- **INPUT**

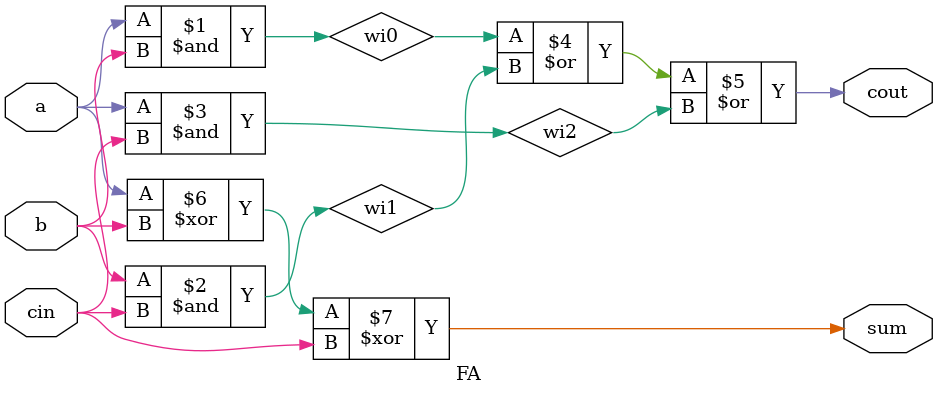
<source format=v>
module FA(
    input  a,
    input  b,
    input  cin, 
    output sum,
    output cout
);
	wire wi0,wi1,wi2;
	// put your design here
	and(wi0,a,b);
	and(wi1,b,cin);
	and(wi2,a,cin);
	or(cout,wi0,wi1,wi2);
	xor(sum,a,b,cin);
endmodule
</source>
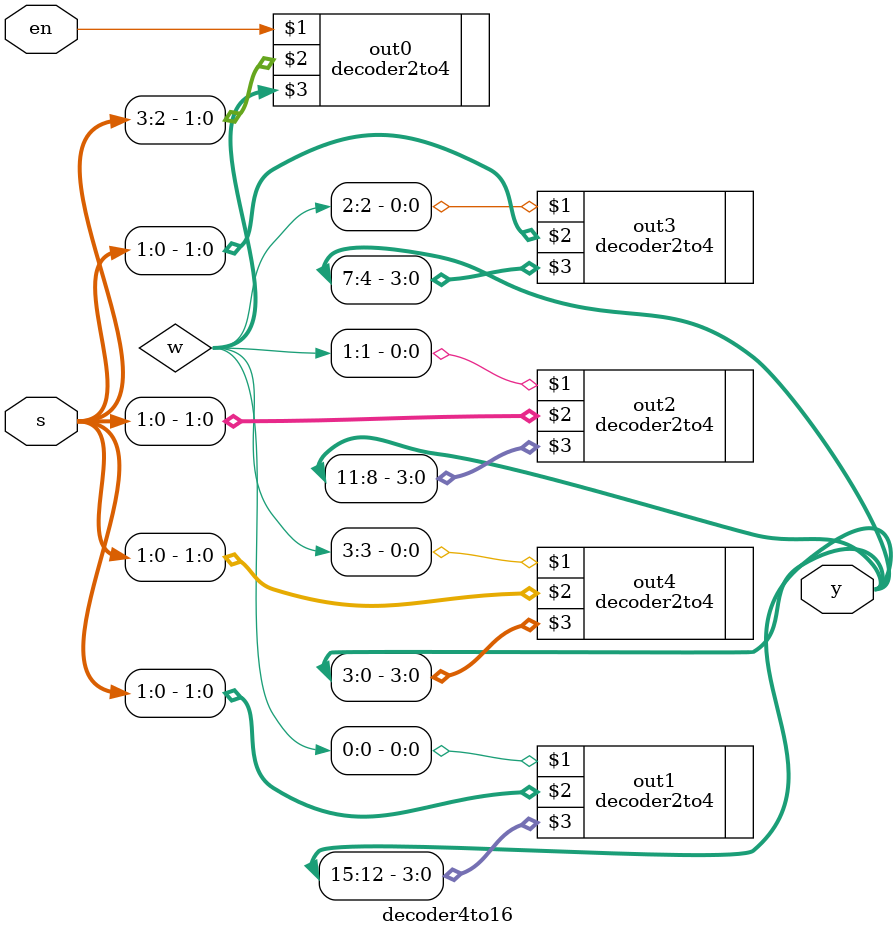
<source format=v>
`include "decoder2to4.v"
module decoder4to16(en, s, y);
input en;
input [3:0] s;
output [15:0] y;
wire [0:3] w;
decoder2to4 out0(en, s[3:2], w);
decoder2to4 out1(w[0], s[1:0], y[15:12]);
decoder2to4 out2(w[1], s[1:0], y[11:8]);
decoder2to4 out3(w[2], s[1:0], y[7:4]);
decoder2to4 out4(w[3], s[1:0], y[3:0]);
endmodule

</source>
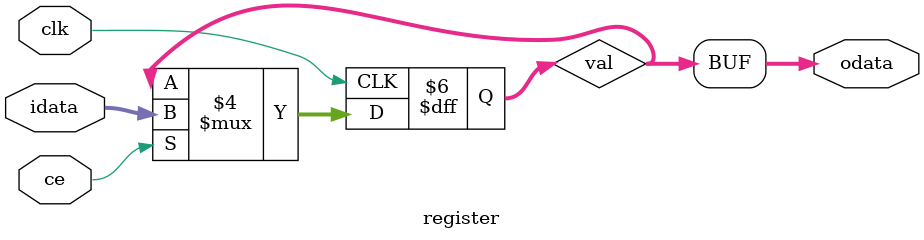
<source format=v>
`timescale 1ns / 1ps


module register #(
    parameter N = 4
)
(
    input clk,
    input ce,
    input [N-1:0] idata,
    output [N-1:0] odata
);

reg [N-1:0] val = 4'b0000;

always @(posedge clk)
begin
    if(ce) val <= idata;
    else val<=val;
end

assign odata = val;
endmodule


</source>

- **TASK STATEMENT**
Exactly repeat only the lines from the one with "and(wi0,a,b);" to the closing line above, both included, and omit every picture.

- **ANSWER BOX**
	and(wi0,a,b);
	and(wi1,b,cin);
	and(wi2,a,cin);
	or(cout,wi0,wi1,wi2);
	xor(sum,a,b,cin);
endmodule
</source>
<source format=v>
`include "decoder2to4.v"
module decoder4to16(en, s, y);
input en;
input [3:0] s;
output [15:0] y;
wire [0:3] w;
decoder2to4 out0(en, s[3:2], w);
decoder2to4 out1(w[0], s[1:0], y[15:12]);
decoder2to4 out2(w[1], s[1:0], y[11:8]);
decoder2to4 out3(w[2], s[1:0], y[7:4]);
decoder2to4 out4(w[3], s[1:0], y[3:0]);
endmodule

</source>
<source format=v>
`timescale 1ns / 1ps


module register #(
    parameter N = 4
)
(
    input clk,
    input ce,
    input [N-1:0] idata,
    output [N-1:0] odata
);

reg [N-1:0] val = 4'b0000;

always @(posedge clk)
begin
    if(ce) val <= idata;
    else val<=val;
end

assign odata = val;
endmodule


</source>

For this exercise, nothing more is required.